● **Instructions for the task**: Rewrite each of the entries below, replacing "screen-reader user" with "listener" and leaving everything else as it is.

● **Source material**:
========================================

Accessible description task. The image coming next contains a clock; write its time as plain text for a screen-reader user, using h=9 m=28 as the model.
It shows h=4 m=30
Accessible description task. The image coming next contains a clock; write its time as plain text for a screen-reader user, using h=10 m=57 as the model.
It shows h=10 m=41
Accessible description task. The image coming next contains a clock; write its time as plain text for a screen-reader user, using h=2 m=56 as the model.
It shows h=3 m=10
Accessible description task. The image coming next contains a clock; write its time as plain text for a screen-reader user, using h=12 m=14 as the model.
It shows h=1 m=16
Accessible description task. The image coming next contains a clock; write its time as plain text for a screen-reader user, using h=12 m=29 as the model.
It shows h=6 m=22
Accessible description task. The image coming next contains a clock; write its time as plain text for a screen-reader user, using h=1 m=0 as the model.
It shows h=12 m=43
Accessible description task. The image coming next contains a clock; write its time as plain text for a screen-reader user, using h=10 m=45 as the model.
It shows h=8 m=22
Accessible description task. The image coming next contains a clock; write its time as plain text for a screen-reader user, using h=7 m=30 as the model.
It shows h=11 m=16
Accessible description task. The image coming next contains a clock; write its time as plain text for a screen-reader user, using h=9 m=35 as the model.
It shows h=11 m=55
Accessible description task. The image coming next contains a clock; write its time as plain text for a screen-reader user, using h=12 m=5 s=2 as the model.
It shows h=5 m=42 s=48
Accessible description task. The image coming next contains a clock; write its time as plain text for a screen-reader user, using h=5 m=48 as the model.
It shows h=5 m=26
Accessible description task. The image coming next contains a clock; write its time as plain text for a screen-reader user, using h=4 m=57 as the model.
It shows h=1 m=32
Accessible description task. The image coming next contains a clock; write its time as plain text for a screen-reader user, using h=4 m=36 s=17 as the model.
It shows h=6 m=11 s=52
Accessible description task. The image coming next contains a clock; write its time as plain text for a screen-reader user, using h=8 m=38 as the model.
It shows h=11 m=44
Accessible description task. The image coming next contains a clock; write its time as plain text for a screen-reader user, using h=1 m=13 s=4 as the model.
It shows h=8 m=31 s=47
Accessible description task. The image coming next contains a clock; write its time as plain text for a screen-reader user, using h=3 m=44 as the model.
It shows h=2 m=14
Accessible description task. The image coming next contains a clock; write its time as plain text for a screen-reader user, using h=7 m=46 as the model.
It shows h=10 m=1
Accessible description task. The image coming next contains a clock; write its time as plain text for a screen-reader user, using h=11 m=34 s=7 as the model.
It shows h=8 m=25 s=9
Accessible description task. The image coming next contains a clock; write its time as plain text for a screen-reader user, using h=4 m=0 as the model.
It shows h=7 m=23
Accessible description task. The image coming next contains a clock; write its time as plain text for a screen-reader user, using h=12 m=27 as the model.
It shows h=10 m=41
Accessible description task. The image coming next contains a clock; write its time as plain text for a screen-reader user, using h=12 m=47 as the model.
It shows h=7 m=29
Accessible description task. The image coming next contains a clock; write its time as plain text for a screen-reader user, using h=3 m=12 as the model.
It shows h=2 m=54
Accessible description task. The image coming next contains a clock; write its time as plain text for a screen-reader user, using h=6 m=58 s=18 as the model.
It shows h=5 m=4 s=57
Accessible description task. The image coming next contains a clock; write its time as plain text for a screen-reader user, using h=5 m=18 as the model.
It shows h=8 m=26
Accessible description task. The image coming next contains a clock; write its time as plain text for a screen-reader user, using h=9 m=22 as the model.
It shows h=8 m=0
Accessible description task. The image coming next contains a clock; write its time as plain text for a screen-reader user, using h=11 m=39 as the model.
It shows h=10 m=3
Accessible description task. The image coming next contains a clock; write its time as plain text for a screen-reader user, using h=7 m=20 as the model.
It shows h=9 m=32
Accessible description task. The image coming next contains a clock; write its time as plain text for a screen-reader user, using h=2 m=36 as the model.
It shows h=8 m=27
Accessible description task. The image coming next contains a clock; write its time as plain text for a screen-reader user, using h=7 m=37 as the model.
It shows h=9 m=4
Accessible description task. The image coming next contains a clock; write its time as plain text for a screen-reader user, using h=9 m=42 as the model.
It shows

========================================

● **Expected answer**:
Accessible description task. The image coming next contains a clock; write its time as plain text for a listener, using h=9 m=28 as the model.
It shows h=4 m=30
Accessible description task. The image coming next contains a clock; write its time as plain text for a listener, using h=10 m=57 as the model.
It shows h=10 m=41
Accessible description task. The image coming next contains a clock; write its time as plain text for a listener, using h=2 m=56 as the model.
It shows h=3 m=10
Accessible description task. The image coming next contains a clock; write its time as plain text for a listener, using h=12 m=14 as the model.
It shows h=1 m=16
Accessible description task. The image coming next contains a clock; write its time as plain text for a listener, using h=12 m=29 as the model.
It shows h=6 m=22
Accessible description task. The image coming next contains a clock; write its time as plain text for a listener, using h=1 m=0 as the model.
It shows h=12 m=43
Accessible description task. The image coming next contains a clock; write its time as plain text for a listener, using h=10 m=45 as the model.
It shows h=8 m=22
Accessible description task. The image coming next contains a clock; write its time as plain text for a listener, using h=7 m=30 as the model.
It shows h=11 m=16
Accessible description task. The image coming next contains a clock; write its time as plain text for a listener, using h=9 m=35 as the model.
It shows h=11 m=55
Accessible description task. The image coming next contains a clock; write its time as plain text for a listener, using h=12 m=5 s=2 as the model.
It shows h=5 m=42 s=48
Accessible description task. The image coming next contains a clock; write its time as plain text for a listener, using h=5 m=48 as the model.
It shows h=5 m=26
Accessible description task. The image coming next contains a clock; write its time as plain text for a listener, using h=4 m=57 as the model.
It shows h=1 m=32
Accessible description task. The image coming next contains a clock; write its time as plain text for a listener, using h=4 m=36 s=17 as the model.
It shows h=6 m=11 s=52
Accessible description task. The image coming next contains a clock; write its time as plain text for a listener, using h=8 m=38 as the model.
It shows h=11 m=44
Accessible description task. The image coming next contains a clock; write its time as plain text for a listener, using h=1 m=13 s=4 as the model.
It shows h=8 m=31 s=47
Accessible description task. The image coming next contains a clock; write its time as plain text for a listener, using h=3 m=44 as the model.
It shows h=2 m=14
Accessible description task. The image coming next contains a clock; write its time as plain text for a listener, using h=7 m=46 as the model.
It shows h=10 m=1
Accessible description task. The image coming next contains a clock; write its time as plain text for a listener, using h=11 m=34 s=7 as the model.
It shows h=8 m=25 s=9
Accessible description task. The image coming next contains a clock; write its time as plain text for a listener, using h=4 m=0 as the model.
It shows h=7 m=23
Accessible description task. The image coming next contains a clock; write its time as plain text for a listener, using h=12 m=27 as the model.
It shows h=10 m=41
Accessible description task. The image coming next contains a clock; write its time as plain text for a listener, using h=12 m=47 as the model.
It shows h=7 m=29
Accessible description task. The image coming next contains a clock; write its time as plain text for a listener, using h=3 m=12 as the model.
It shows h=2 m=54
Accessible description task. The image coming next contains a clock; write its time as plain text for a listener, using h=6 m=58 s=18 as the model.
It shows h=5 m=4 s=57
Accessible description task. The image coming next contains a clock; write its time as plain text for a listener, using h=5 m=18 as the model.
It shows h=8 m=26
Accessible description task. The image coming next contains a clock; write its time as plain text for a listener, using h=9 m=22 as the model.
It shows h=8 m=0
Accessible description task. The image coming next contains a clock; write its time as plain text for a listener, using h=11 m=39 as the model.
It shows h=10 m=3
Accessible description task. The image coming next contains a clock; write its time as plain text for a listener, using h=7 m=20 as the model.
It shows h=9 m=32
Accessible description task. The image coming next contains a clock; write its time as plain text for a listener, using h=2 m=36 as the model.
It shows h=8 m=27
Accessible description task. The image coming next contains a clock; write its time as plain text for a listener, using h=7 m=37 as the model.
It shows h=9 m=4
Accessible description task. The image coming next contains a clock; write its time as plain text for a listener, using h=9 m=42 as the model.
It shows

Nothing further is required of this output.